Jahrzehnte war sie ganz vergessen, nun profitiert sie als 91jährige nur ein bißchen vom Nachruhm ihres Mannes, mit dem sie 1200 Juden rettete

Von Peter Burghardt

Buenos Aires, im Mai – „Wunderbares Wetter heute“, ruft Emilie Schindler und lächelt, ein spöttisches Lächeln, das feine Falten durch ihr Gesicht schickt. Es regnet in Strömen, dunkle Wolken vergießen den warmen Regen, der Buenos Aires zuweilen unter Wasser setzt. Die Tropfen bilden dicke Flecken auf ihrem beigen Kleid, und nun muß sie den kurzen Weg zum Gartentor ein zweites Mal zurücklegen, weil sie den Schlüssel vergessen hat. „Ich hab’ mir den Fuß gebrochen, ich kann nicht laufen“, murmelt die alte Frau, als sie in ihren Pantoffeln wieder zurück zum Haus schlurft, ihr Fliegengewicht auf den Holzstock gestützt. Dann öffnet sie mühsam das Schloß und fragt mit einem Akzent, der irgendwo zwischen böhmischem Deutsch und argentinischem Spanisch liegt: „Haben Sie mich gleich gefunden?“

Natürlich, das war nicht schwer, obwohl ihr Haus grau und flach ist und keineswegs auffällt in San Vicente, 60 Kilometer südlich der argentinischen Hauptstadt. Als sie mit Oskar, ihrem Mann, vor einem halben Jahrhundert nach Südamerika kam, kannte hier draußen kein Mensch die Geschichte von der Liste, mit deren Hilfe ein deutsches Ehepaar in einer polnischen Rüstungsfabrik 1200 Juden vor Auschwitz bewahrt hat.
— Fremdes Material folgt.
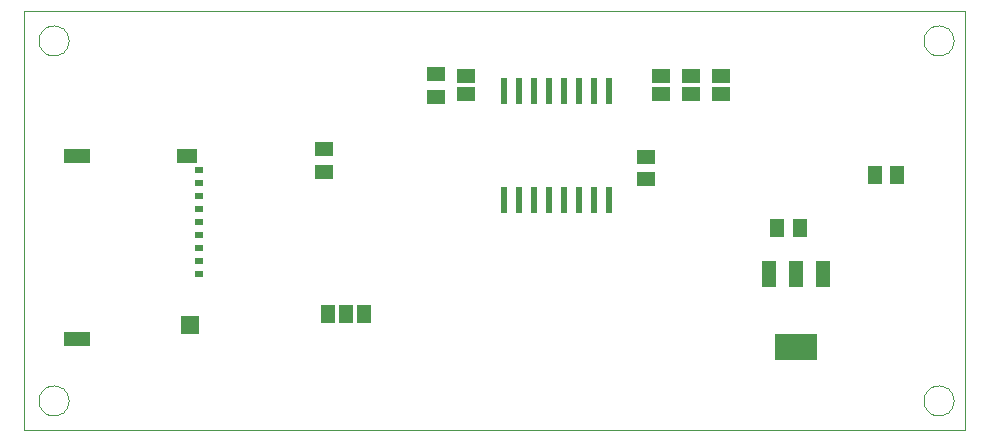
<source format=gtp>
G75*
%MOIN*%
%OFA0B0*%
%FSLAX24Y24*%
%IPPOS*%
%LPD*%
%AMOC8*
5,1,8,0,0,1.08239X$1,22.5*
%
%ADD10C,0.0000*%
%ADD11R,0.0236X0.0866*%
%ADD12R,0.0480X0.0880*%
%ADD13R,0.1417X0.0866*%
%ADD14R,0.0512X0.0591*%
%ADD15R,0.0591X0.0512*%
%ADD16R,0.0460X0.0630*%
%ADD17R,0.0630X0.0460*%
%ADD18R,0.0295X0.0197*%
%ADD19R,0.0709X0.0472*%
%ADD20R,0.0866X0.0472*%
%ADD21R,0.0591X0.0630*%
D10*
X002288Y000180D02*
X002288Y014176D01*
X033658Y014176D01*
X033658Y000180D01*
X002288Y000180D01*
X002788Y001180D02*
X002790Y001224D01*
X002796Y001268D01*
X002806Y001311D01*
X002819Y001353D01*
X002836Y001394D01*
X002857Y001433D01*
X002881Y001470D01*
X002908Y001505D01*
X002938Y001537D01*
X002971Y001567D01*
X003007Y001593D01*
X003044Y001617D01*
X003084Y001636D01*
X003125Y001653D01*
X003168Y001665D01*
X003211Y001674D01*
X003255Y001679D01*
X003299Y001680D01*
X003343Y001677D01*
X003387Y001670D01*
X003430Y001659D01*
X003472Y001645D01*
X003512Y001627D01*
X003551Y001605D01*
X003587Y001581D01*
X003621Y001553D01*
X003653Y001522D01*
X003682Y001488D01*
X003708Y001452D01*
X003730Y001414D01*
X003749Y001374D01*
X003764Y001332D01*
X003776Y001290D01*
X003784Y001246D01*
X003788Y001202D01*
X003788Y001158D01*
X003784Y001114D01*
X003776Y001070D01*
X003764Y001028D01*
X003749Y000986D01*
X003730Y000946D01*
X003708Y000908D01*
X003682Y000872D01*
X003653Y000838D01*
X003621Y000807D01*
X003587Y000779D01*
X003551Y000755D01*
X003512Y000733D01*
X003472Y000715D01*
X003430Y000701D01*
X003387Y000690D01*
X003343Y000683D01*
X003299Y000680D01*
X003255Y000681D01*
X003211Y000686D01*
X003168Y000695D01*
X003125Y000707D01*
X003084Y000724D01*
X003044Y000743D01*
X003007Y000767D01*
X002971Y000793D01*
X002938Y000823D01*
X002908Y000855D01*
X002881Y000890D01*
X002857Y000927D01*
X002836Y000966D01*
X002819Y001007D01*
X002806Y001049D01*
X002796Y001092D01*
X002790Y001136D01*
X002788Y001180D01*
X002788Y013180D02*
X002790Y013224D01*
X002796Y013268D01*
X002806Y013311D01*
X002819Y013353D01*
X002836Y013394D01*
X002857Y013433D01*
X002881Y013470D01*
X002908Y013505D01*
X002938Y013537D01*
X002971Y013567D01*
X003007Y013593D01*
X003044Y013617D01*
X003084Y013636D01*
X003125Y013653D01*
X003168Y013665D01*
X003211Y013674D01*
X003255Y013679D01*
X003299Y013680D01*
X003343Y013677D01*
X003387Y013670D01*
X003430Y013659D01*
X003472Y013645D01*
X003512Y013627D01*
X003551Y013605D01*
X003587Y013581D01*
X003621Y013553D01*
X003653Y013522D01*
X003682Y013488D01*
X003708Y013452D01*
X003730Y013414D01*
X003749Y013374D01*
X003764Y013332D01*
X003776Y013290D01*
X003784Y013246D01*
X003788Y013202D01*
X003788Y013158D01*
X003784Y013114D01*
X003776Y013070D01*
X003764Y013028D01*
X003749Y012986D01*
X003730Y012946D01*
X003708Y012908D01*
X003682Y012872D01*
X003653Y012838D01*
X003621Y012807D01*
X003587Y012779D01*
X003551Y012755D01*
X003512Y012733D01*
X003472Y012715D01*
X003430Y012701D01*
X003387Y012690D01*
X003343Y012683D01*
X003299Y012680D01*
X003255Y012681D01*
X003211Y012686D01*
X003168Y012695D01*
X003125Y012707D01*
X003084Y012724D01*
X003044Y012743D01*
X003007Y012767D01*
X002971Y012793D01*
X002938Y012823D01*
X002908Y012855D01*
X002881Y012890D01*
X002857Y012927D01*
X002836Y012966D01*
X002819Y013007D01*
X002806Y013049D01*
X002796Y013092D01*
X002790Y013136D01*
X002788Y013180D01*
X032288Y013180D02*
X032290Y013224D01*
X032296Y013268D01*
X032306Y013311D01*
X032319Y013353D01*
X032336Y013394D01*
X032357Y013433D01*
X032381Y013470D01*
X032408Y013505D01*
X032438Y013537D01*
X032471Y013567D01*
X032507Y013593D01*
X032544Y013617D01*
X032584Y013636D01*
X032625Y013653D01*
X032668Y013665D01*
X032711Y013674D01*
X032755Y013679D01*
X032799Y013680D01*
X032843Y013677D01*
X032887Y013670D01*
X032930Y013659D01*
X032972Y013645D01*
X033012Y013627D01*
X033051Y013605D01*
X033087Y013581D01*
X033121Y013553D01*
X033153Y013522D01*
X033182Y013488D01*
X033208Y013452D01*
X033230Y013414D01*
X033249Y013374D01*
X033264Y013332D01*
X033276Y013290D01*
X033284Y013246D01*
X033288Y013202D01*
X033288Y013158D01*
X033284Y013114D01*
X033276Y013070D01*
X033264Y013028D01*
X033249Y012986D01*
X033230Y012946D01*
X033208Y012908D01*
X033182Y012872D01*
X033153Y012838D01*
X033121Y012807D01*
X033087Y012779D01*
X033051Y012755D01*
X033012Y012733D01*
X032972Y012715D01*
X032930Y012701D01*
X032887Y012690D01*
X032843Y012683D01*
X032799Y012680D01*
X032755Y012681D01*
X032711Y012686D01*
X032668Y012695D01*
X032625Y012707D01*
X032584Y012724D01*
X032544Y012743D01*
X032507Y012767D01*
X032471Y012793D01*
X032438Y012823D01*
X032408Y012855D01*
X032381Y012890D01*
X032357Y012927D01*
X032336Y012966D01*
X032319Y013007D01*
X032306Y013049D01*
X032296Y013092D01*
X032290Y013136D01*
X032288Y013180D01*
X032288Y001180D02*
X032290Y001224D01*
X032296Y001268D01*
X032306Y001311D01*
X032319Y001353D01*
X032336Y001394D01*
X032357Y001433D01*
X032381Y001470D01*
X032408Y001505D01*
X032438Y001537D01*
X032471Y001567D01*
X032507Y001593D01*
X032544Y001617D01*
X032584Y001636D01*
X032625Y001653D01*
X032668Y001665D01*
X032711Y001674D01*
X032755Y001679D01*
X032799Y001680D01*
X032843Y001677D01*
X032887Y001670D01*
X032930Y001659D01*
X032972Y001645D01*
X033012Y001627D01*
X033051Y001605D01*
X033087Y001581D01*
X033121Y001553D01*
X033153Y001522D01*
X033182Y001488D01*
X033208Y001452D01*
X033230Y001414D01*
X033249Y001374D01*
X033264Y001332D01*
X033276Y001290D01*
X033284Y001246D01*
X033288Y001202D01*
X033288Y001158D01*
X033284Y001114D01*
X033276Y001070D01*
X033264Y001028D01*
X033249Y000986D01*
X033230Y000946D01*
X033208Y000908D01*
X033182Y000872D01*
X033153Y000838D01*
X033121Y000807D01*
X033087Y000779D01*
X033051Y000755D01*
X033012Y000733D01*
X032972Y000715D01*
X032930Y000701D01*
X032887Y000690D01*
X032843Y000683D01*
X032799Y000680D01*
X032755Y000681D01*
X032711Y000686D01*
X032668Y000695D01*
X032625Y000707D01*
X032584Y000724D01*
X032544Y000743D01*
X032507Y000767D01*
X032471Y000793D01*
X032438Y000823D01*
X032408Y000855D01*
X032381Y000890D01*
X032357Y000927D01*
X032336Y000966D01*
X032319Y001007D01*
X032306Y001049D01*
X032296Y001092D01*
X032290Y001136D01*
X032288Y001180D01*
D11*
X021788Y007869D03*
X021288Y007869D03*
X020788Y007869D03*
X020288Y007869D03*
X019788Y007869D03*
X019288Y007869D03*
X018788Y007869D03*
X018288Y007869D03*
X018288Y011491D03*
X018788Y011491D03*
X019288Y011491D03*
X019788Y011491D03*
X020288Y011491D03*
X020788Y011491D03*
X021288Y011491D03*
X021788Y011491D03*
D12*
X027128Y005400D03*
X028038Y005400D03*
X028948Y005400D03*
D13*
X028038Y002960D03*
D14*
X028162Y006930D03*
X027414Y006930D03*
X030664Y008680D03*
X031412Y008680D03*
D15*
X023038Y008556D03*
X023038Y009304D03*
X016038Y011306D03*
X016038Y012054D03*
X012288Y009554D03*
X012288Y008806D03*
D16*
X012438Y004055D03*
X013038Y004055D03*
X013638Y004055D03*
D17*
X017038Y011380D03*
X017038Y011980D03*
X023538Y011980D03*
X024538Y011980D03*
X025538Y011980D03*
X025538Y011380D03*
X024538Y011380D03*
X023538Y011380D03*
D18*
X008127Y008855D03*
X008127Y008422D03*
X008127Y007989D03*
X008127Y007556D03*
X008127Y007123D03*
X008127Y006690D03*
X008127Y006257D03*
X008127Y005824D03*
X008127Y005391D03*
D19*
X007723Y009328D03*
D20*
X004062Y009328D03*
X004062Y003225D03*
D21*
X007822Y003688D03*
M02*

</source>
Der Weg in die Pampa war damals die holprige Schlußetappe einer weiten Reise, weg von Deutschland, weg von den Ruinen des Krieges – und weg von einem Leben, das viele Jahre später die Kinos der Welt füllen und dem Regisseur Steven Spielberg einen Oscar bescheren sollte. Jetzt führt eine Schnellstraße vorbei am internationalen Flughafen Ezeiza zu den Kuhweiden der Provinz, und seit Spielbergs Film weiß in San Vicente fast jeder, wer die Witwe Schindler ist und wo sie wohnt. Gleich da drüben, sagen zwei Männer an der Tankstelle gegenüber der Plaza San Martin: drittes Haus rechts, Nummer 353.
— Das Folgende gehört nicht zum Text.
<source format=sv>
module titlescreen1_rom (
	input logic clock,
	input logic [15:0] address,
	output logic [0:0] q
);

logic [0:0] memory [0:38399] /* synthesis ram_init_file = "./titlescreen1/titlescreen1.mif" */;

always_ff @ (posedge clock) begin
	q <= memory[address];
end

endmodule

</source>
„Er soll gehen zum Teufel“

Sie hätten auch sagen können: dort, wo die Katzen sind. Eine getigerte, eine braune und eine weiße drücken sich vor dem Regen an die Hauswand, zwischen Schüsseln verwässerter Milch und Töpfen mit verklebtem Futter. Drinnen versammeln sich mindestens 15 weitere, und entsprechend streng riecht die stickige Luft hinter den heruntergelassenen Rollos. Die Tiere springen auf die Stühle und Tische, sie liegen auf den zerschlissenen Sesseln, dem verschrammten Fernseher und dem verbeulten Koffer. Hinter der Tür zum Innenhof knurren zwei Hunde – „deutsche Polizeihunde, schöne Hunde“, sagt Emilie Schindler, „das sind Teufel, die lassen niemanden durch.“ Das Futter stapelt sich in Vorratspackungen, 8-Kilo-Säcke für die Katzen, 15-Kilo-Säcke für die Hunde. Die Tiere sind ihr zugelaufen. „Weil sie Hunger haben, gehen sie dahin, wo sie was kriegen“, sagt sie. Also zu ihr.
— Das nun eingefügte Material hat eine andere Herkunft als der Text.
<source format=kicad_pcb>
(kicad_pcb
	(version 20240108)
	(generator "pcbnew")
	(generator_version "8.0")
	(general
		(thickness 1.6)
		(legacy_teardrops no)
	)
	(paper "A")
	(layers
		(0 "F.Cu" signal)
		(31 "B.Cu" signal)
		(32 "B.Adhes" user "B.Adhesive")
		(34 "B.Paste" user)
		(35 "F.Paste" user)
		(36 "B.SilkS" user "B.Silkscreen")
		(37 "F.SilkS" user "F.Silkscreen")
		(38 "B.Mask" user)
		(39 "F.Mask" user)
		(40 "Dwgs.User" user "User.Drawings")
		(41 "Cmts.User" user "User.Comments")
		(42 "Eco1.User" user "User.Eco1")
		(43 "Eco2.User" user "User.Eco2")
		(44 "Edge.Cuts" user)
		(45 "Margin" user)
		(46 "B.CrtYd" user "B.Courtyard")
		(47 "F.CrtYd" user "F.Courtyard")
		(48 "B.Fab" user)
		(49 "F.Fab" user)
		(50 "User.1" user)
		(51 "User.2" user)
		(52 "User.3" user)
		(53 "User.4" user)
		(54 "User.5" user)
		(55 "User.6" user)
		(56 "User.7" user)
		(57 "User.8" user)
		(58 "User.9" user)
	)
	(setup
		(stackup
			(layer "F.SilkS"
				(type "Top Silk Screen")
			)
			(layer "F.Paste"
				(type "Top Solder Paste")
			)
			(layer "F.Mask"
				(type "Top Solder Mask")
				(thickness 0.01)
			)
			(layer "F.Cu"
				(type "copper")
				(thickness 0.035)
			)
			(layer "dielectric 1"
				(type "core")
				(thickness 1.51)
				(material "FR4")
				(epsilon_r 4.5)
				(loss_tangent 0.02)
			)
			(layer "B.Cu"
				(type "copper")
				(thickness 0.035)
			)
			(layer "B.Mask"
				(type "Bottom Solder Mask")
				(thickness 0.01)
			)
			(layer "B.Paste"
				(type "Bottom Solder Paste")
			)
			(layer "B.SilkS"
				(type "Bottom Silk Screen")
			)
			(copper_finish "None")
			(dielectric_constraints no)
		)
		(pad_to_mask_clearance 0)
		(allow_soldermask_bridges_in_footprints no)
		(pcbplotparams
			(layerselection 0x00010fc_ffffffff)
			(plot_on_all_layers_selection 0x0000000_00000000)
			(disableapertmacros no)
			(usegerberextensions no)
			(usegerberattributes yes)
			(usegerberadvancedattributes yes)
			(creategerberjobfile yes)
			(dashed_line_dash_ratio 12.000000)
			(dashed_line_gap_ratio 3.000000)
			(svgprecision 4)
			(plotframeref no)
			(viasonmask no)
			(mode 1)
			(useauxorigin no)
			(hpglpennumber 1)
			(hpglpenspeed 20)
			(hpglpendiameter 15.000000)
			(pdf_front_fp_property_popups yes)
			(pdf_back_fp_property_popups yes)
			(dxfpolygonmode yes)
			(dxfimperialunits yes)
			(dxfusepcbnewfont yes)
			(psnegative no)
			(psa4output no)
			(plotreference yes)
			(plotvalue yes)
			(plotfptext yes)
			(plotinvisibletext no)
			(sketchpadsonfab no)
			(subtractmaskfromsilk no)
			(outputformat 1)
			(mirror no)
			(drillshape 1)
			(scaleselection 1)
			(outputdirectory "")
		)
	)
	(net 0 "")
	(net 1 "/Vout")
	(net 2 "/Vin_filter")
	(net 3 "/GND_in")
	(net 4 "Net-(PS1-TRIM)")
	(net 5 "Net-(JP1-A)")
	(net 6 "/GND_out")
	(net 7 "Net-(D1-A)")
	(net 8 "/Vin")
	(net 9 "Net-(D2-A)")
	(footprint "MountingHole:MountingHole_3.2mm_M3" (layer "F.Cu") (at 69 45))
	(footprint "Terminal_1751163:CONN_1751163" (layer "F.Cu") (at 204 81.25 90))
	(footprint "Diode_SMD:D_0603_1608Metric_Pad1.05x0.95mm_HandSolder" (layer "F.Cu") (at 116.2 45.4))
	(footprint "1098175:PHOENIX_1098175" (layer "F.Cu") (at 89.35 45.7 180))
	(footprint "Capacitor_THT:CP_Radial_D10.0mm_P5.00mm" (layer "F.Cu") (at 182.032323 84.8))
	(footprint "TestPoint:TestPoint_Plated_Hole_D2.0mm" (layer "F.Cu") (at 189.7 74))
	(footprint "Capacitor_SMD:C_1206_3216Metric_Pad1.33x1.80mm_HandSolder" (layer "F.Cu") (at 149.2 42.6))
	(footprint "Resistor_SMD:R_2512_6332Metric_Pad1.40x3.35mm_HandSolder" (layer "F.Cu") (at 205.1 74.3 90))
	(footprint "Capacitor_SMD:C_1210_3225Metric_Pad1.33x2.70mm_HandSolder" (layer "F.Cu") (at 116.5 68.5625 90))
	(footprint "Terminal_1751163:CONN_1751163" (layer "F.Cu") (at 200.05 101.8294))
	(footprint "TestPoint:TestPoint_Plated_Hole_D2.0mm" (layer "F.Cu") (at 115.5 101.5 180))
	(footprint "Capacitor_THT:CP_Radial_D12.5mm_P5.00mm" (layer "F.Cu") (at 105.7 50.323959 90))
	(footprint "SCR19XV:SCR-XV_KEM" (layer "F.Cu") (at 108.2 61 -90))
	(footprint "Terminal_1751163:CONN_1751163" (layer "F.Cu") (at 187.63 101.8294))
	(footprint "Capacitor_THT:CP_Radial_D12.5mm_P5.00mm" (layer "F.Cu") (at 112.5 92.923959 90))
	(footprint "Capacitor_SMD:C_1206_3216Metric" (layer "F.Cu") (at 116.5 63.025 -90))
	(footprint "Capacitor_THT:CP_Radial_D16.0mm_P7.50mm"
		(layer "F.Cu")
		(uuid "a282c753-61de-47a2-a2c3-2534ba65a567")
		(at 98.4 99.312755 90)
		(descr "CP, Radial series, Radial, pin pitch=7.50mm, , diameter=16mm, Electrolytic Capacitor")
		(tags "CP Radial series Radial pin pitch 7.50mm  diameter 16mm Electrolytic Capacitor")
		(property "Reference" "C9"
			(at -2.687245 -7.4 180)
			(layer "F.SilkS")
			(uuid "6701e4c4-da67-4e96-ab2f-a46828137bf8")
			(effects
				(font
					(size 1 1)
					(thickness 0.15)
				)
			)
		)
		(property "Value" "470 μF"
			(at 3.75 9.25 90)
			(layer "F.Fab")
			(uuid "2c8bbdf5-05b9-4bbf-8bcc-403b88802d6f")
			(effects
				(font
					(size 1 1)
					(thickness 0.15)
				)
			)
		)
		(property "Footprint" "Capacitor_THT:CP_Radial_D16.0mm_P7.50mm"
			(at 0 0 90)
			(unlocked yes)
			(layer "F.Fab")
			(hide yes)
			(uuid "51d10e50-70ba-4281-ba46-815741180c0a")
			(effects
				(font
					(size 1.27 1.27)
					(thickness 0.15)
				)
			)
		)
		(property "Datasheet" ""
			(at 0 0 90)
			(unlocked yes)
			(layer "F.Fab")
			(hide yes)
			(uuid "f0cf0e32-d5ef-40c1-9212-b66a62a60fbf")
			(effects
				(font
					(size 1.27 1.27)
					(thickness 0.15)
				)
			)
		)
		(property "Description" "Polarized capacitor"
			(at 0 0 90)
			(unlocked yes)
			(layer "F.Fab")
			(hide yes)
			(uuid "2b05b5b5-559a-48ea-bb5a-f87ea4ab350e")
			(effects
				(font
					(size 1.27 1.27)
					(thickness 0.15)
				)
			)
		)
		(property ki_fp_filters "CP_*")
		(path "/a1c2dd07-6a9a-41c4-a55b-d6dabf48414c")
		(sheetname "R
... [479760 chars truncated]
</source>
Sie spricht mit den Haustieren, sie steht früh für sie auf. Sie geben ihr das Gefühl, beschäftigt zu sein. Als Oskar noch in San Vicente war, fütterte sie Hühner und Biberratten – ihr Mann dachte, mit deren Fell ließe sich in Argentinien das große Geld verdienen. Nachdem er sie 1957 verlassen hatte und nach Deutschland zurückgefahren war (wo er 1974 starb), fütterte und molk sie Kühe. „Sechzig Kühe hab’ ich großgezogen“, sagt sie; das Vieh weidete damals vor der Quinta von General Perón, die heute der Gouverneur bewohnt. „Mein Lieber, was ich hier gearbeitet hab’, Jesus, Maria und Josef“, sagt sie. „Der Schindler hat nichts gemacht. Acht Jahre war er hier, dann ist er weg.“

Der Schindler. Sie sagt nicht: „Mein Mann“, oder „Oskar“. Sie sagt: „Der Schindler.“ Sie redet sich in Rage, wiederholt sich, bringt manches durcheinander. „Der Schindler war nicht ein so großer Mann“, sagt sie und klopft auf die Tischplatte, die ein Wachstuch überzieht, „der hat überhaupt nichts gemacht, aus dem Staub gemacht hat er sich.“ Und die guten Erinnerungen? „Überhaupt keine, wieso sollte ich’s sagen? Ich bin offen und ehrlich – er soll gehen zum Teufel.“ In ihrem Haus hängt kein einziges Photo von Oskar, dem Helden, dem Lebemann, dem Luftikus mit seinen Launen, seinen Frauen, seinem Alkohol, seinen Schulden.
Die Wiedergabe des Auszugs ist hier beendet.